● About this exercise
Return the entries below exactly as written.
+++
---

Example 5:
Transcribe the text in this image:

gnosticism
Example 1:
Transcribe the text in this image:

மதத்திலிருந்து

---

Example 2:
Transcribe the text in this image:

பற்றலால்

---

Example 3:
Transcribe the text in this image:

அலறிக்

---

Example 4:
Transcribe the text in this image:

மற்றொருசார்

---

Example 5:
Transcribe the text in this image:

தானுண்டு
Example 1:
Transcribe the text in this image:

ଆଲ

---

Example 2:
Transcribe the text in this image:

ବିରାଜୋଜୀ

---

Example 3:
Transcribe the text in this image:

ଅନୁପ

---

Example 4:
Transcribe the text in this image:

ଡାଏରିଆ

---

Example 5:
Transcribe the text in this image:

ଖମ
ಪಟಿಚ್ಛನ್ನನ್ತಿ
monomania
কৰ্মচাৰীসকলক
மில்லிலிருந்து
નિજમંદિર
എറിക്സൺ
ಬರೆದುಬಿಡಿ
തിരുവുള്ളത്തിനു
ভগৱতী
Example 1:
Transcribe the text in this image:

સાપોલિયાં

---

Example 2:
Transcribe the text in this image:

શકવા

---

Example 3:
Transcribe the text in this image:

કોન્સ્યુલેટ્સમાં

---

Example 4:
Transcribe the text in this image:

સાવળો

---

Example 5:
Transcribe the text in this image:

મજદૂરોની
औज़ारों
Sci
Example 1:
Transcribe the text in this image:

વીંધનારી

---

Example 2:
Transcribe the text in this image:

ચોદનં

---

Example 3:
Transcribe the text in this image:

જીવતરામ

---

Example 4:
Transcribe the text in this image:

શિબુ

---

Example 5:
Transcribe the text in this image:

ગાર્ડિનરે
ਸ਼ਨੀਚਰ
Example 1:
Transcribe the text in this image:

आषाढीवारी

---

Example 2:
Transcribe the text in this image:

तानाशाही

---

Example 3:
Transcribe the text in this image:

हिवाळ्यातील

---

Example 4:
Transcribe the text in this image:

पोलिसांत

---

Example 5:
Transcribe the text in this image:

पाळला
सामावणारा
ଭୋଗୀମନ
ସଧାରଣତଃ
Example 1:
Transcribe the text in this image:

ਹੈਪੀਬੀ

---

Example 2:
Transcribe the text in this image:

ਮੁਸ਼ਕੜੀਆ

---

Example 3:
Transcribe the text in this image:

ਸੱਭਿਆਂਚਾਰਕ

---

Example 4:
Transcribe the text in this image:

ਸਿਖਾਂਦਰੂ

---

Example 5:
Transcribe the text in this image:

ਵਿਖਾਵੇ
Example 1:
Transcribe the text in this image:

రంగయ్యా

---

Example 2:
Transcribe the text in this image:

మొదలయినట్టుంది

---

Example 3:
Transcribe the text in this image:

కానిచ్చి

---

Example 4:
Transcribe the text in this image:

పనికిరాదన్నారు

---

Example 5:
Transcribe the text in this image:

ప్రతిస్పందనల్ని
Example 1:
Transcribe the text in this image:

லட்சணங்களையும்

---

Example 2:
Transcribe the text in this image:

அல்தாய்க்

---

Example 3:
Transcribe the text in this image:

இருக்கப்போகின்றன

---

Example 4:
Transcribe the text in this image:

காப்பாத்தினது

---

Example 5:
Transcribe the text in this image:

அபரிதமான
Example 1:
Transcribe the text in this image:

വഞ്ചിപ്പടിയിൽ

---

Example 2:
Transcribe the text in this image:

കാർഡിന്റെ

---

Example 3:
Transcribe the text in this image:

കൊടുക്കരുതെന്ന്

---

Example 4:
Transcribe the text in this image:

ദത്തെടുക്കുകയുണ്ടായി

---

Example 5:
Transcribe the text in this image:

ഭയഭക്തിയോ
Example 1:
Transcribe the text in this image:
+++
● Result of the exercise
---

Example 5:
Transcribe the text in this image:

gnosticism
Example 1:
Transcribe the text in this image:

மதத்திலிருந்து

---

Example 2:
Transcribe the text in this image:

பற்றலால்

---

Example 3:
Transcribe the text in this image:

அலறிக்

---

Example 4:
Transcribe the text in this image:

மற்றொருசார்

---

Example 5:
Transcribe the text in this image:

தானுண்டு
Example 1:
Transcribe the text in this image:

ଆଲ

---

Example 2:
Transcribe the text in this image:

ବିରାଜୋଜୀ

---

Example 3:
Transcribe the text in this image:

ଅନୁପ

---

Example 4:
Transcribe the text in this image:

ଡାଏରିଆ

---

Example 5:
Transcribe the text in this image:

ଖମ
ಪಟಿಚ್ಛನ್ನನ್ತಿ
monomania
কৰ্মচাৰীসকলক
மில்லிலிருந்து
નિજમંદિર
എറിക്സൺ
ಬರೆದುಬಿಡಿ
തിരുവുള്ളത്തിനു
ভগৱতী
Example 1:
Transcribe the text in this image:

સાપોલિયાં

---

Example 2:
Transcribe the text in this image:

શકવા

---

Example 3:
Transcribe the text in this image:

કોન્સ્યુલેટ્સમાં

---

Example 4:
Transcribe the text in this image:

સાવળો

---

Example 5:
Transcribe the text in this image:

મજદૂરોની
औज़ारों
Sci
Example 1:
Transcribe the text in this image:

વીંધનારી

---

Example 2:
Transcribe the text in this image:

ચોદનં

---

Example 3:
Transcribe the text in this image:

જીવતરામ

---

Example 4:
Transcribe the text in this image:

શિબુ

---

Example 5:
Transcribe the text in this image:

ગાર્ડિનરે
ਸ਼ਨੀਚਰ
Example 1:
Transcribe the text in this image:

आषाढीवारी

---

Example 2:
Transcribe the text in this image:

तानाशाही

---

Example 3:
Transcribe the text in this image:

हिवाळ्यातील

---

Example 4:
Transcribe the text in this image:

पोलिसांत

---

Example 5:
Transcribe the text in this image:

पाळला
सामावणारा
ଭୋଗୀମନ
ସଧାରଣତଃ
Example 1:
Transcribe the text in this image:

ਹੈਪੀਬੀ

---

Example 2:
Transcribe the text in this image:

ਮੁਸ਼ਕੜੀਆ

---

Example 3:
Transcribe the text in this image:

ਸੱਭਿਆਂਚਾਰਕ

---

Example 4:
Transcribe the text in this image:

ਸਿਖਾਂਦਰੂ

---

Example 5:
Transcribe the text in this image:

ਵਿਖਾਵੇ
Example 1:
Transcribe the text in this image:

రంగయ్యా

---

Example 2:
Transcribe the text in this image:

మొదలయినట్టుంది

---

Example 3:
Transcribe the text in this image:

కానిచ్చి

---

Example 4:
Transcribe the text in this image:

పనికిరాదన్నారు

---

Example 5:
Transcribe the text in this image:

ప్రతిస్పందనల్ని
Example 1:
Transcribe the text in this image:

லட்சணங்களையும்

---

Example 2:
Transcribe the text in this image:

அல்தாய்க்

---

Example 3:
Transcribe the text in this image:

இருக்கப்போகின்றன

---

Example 4:
Transcribe the text in this image:

காப்பாத்தினது

---

Example 5:
Transcribe the text in this image:

அபரிதமான
Example 1:
Transcribe the text in this image:

വഞ്ചിപ്പടിയിൽ

---

Example 2:
Transcribe the text in this image:

കാർഡിന്റെ

---

Example 3:
Transcribe the text in this image:

കൊടുക്കരുതെന്ന്

---

Example 4:
Transcribe the text in this image:

ദത്തെടുക്കുകയുണ്ടായി

---

Example 5:
Transcribe the text in this image:

ഭയഭക്തിയോ
Example 1:
Transcribe the text in this image:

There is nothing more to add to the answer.